1) Au titre de son premier moyen, le Destinataire soutenait « qu’il incombe au voiturier qui réclame le bénéfice de la garantie de paiement à l’encontre du destinataire des marchandises de rapporter la preuve de la certitude de sa créance et notamment de la défaillance du donneur d’ordre ». Selon le Destinataire, la Cour d’appel de Paris aurait dû rechercher, comme il lui était demandé, si le transporteur justifiait du caractère certain de sa créance portant sur lesdits transports et de la défaillance du donneur d’ordre, au regard de l’article L. 132-8 du Code de commerce.

La Cour de cassation rejette le pourvoi et énonce que « le voiturier pouvant, sur le fondement de l’article L. 132-8 du code de commerce, agir en paiement du prix du transport contre le destinataire des marchandises, garant du paiement au même titre que l’expéditeur, sans avoir à justifier du non-paiement par son donneur d’ordre ni, le cas échéant, à déclarer sa créance au passif de la procédure collective de ce dernier ».

Ce faisant, la Cour de cassation conforte sa jurisprudence puisqu’elle avait déjà juger, notamment dans un arrêt de cassation au visa de l’article L. 132-8 du Code de commerce en date du 17 novembre 2003, « que l’action directe du transporteur n’est pas subordonnée à la déclaration de sa créance au passif du donneur d’ordre » (Cass. com., 17 déc. 2003, n° 02-12.891).

De même, la Cour d’appel de Paris avait déjà retenu dans un arrêt en date du 18 décembre 2003 que l’exercice de l’action directe n’était pas subordonnée à une réclamation préalable auprès du donneur d’ordre ou à un défaut de paiement de celui-ci (CA Paris, 18 déc. 2003, n° 2003/02575).
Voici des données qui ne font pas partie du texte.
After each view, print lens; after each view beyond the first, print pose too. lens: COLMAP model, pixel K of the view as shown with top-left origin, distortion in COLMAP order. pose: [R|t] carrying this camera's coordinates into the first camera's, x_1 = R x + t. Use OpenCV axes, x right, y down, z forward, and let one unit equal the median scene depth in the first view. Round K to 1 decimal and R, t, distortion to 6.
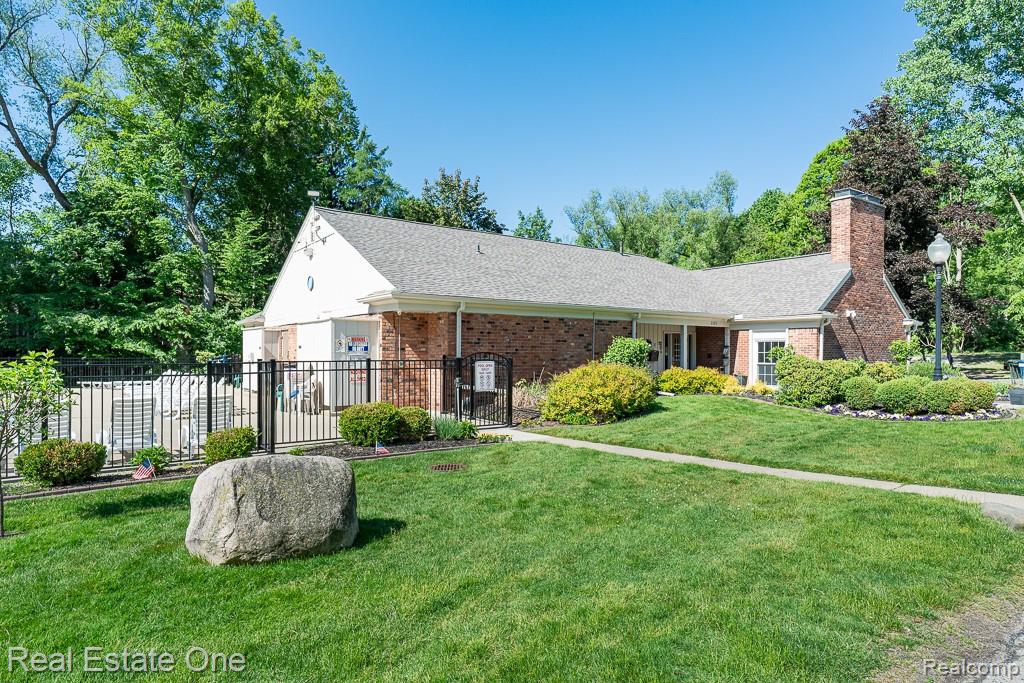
lens RADIAL K [[592.3, 0, 512.1], [0, 592.3, 353.4], [0, 0, 1]] dist [0.001445, 0.000176]
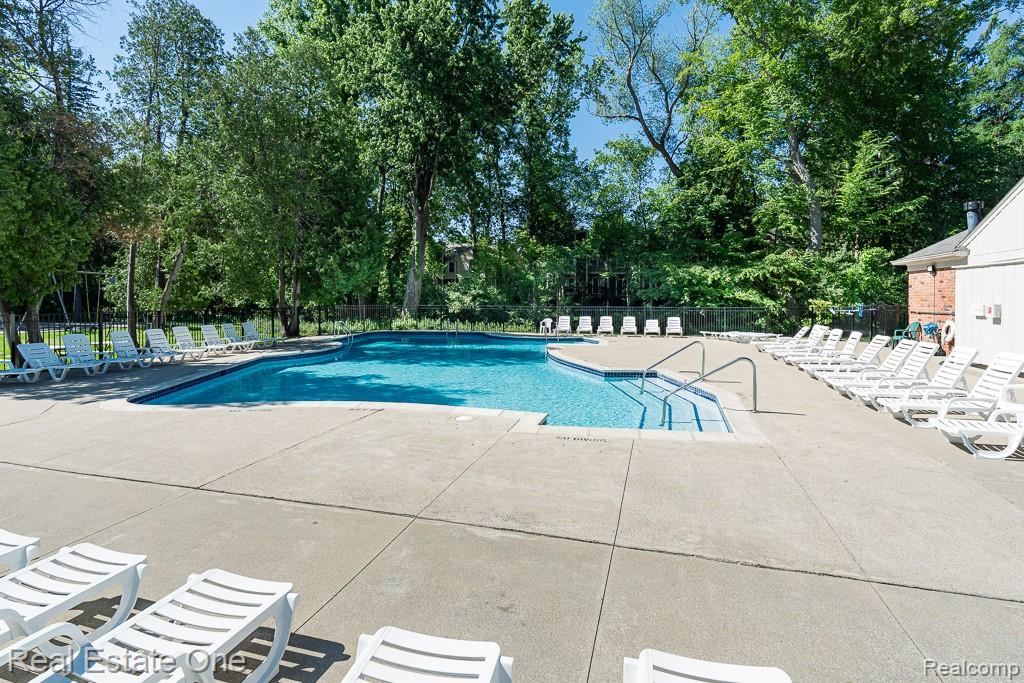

Cette action peut donc être exercée sans avoir à justifier préalablement d’un obstacle définitif au recouvrement de la créance du transporteur à l’encontre de son donneur d’ordre.

2) Au titre de son second moyen, le Destinataire reprochait à la Cour d’appel de Paris d’avoir rejeté sa demande de dommages-intérêts, sans avoir recherché, comme cela lui était demandé, « si le transporteur n’avait pas commis une négligence fautive en effectuant les transports demandés par le donneur d’ordre dont il connaissait les difficultés, qui ne payait plus depuis neuf mois quand les factures devaient être réglées dans le délai de trente jours, sans même lui adresser de mise en demeure et sans pratiquer de rétention ».

Selon le Destinataire, cette circonstance justifiait une obligation du Transporteur à réparer le préjudice subi par le Destinataire du fait de sa condamnation à payer lesdits transports en application de l’article L. 132-8 du Code de commerce.

Sans surprise, ce moyen est également rejeté par la Cour de cassation, qui relève que les juges du fond, après avoir constaté que le Destinataire réclamait une indemnité du même montant que celui de sa condamnation au titre de sa garantie en invoquant la négligence fautive du Transporteur, ont énoncé exactement que « le paiement du prix du transport réclamé par le voiturier au destinataire sur le fondement de l’article L. 132-8 du code de commerce, qui n’est que l’exécution d’une obligation légale de garantie, ne peut constituer un préjudice indemnisable ».

Ce faisant, la Cour de cassation confirme encore sa jurisprudence sur les conditions d’exercice de l’article L. 132-8 du Code de commerce. Elle s’était en effet déjà prononcée sur ce dernier point, en jugeant même que « la circonstance que le transporteur ait connu les difficultés de trésorerie de son donneur d’ordre ne lui interdit pas d’exercer l’action directe prévue par l’article L. 132-8 du code de commerce » (Cass. com., 7 avr. 2009, n° 08-12.919). Même en cas d’imprudence avérée, le transporteur n’est donc pas privé de l’action directe à l’encontre du destinataire des marchandises.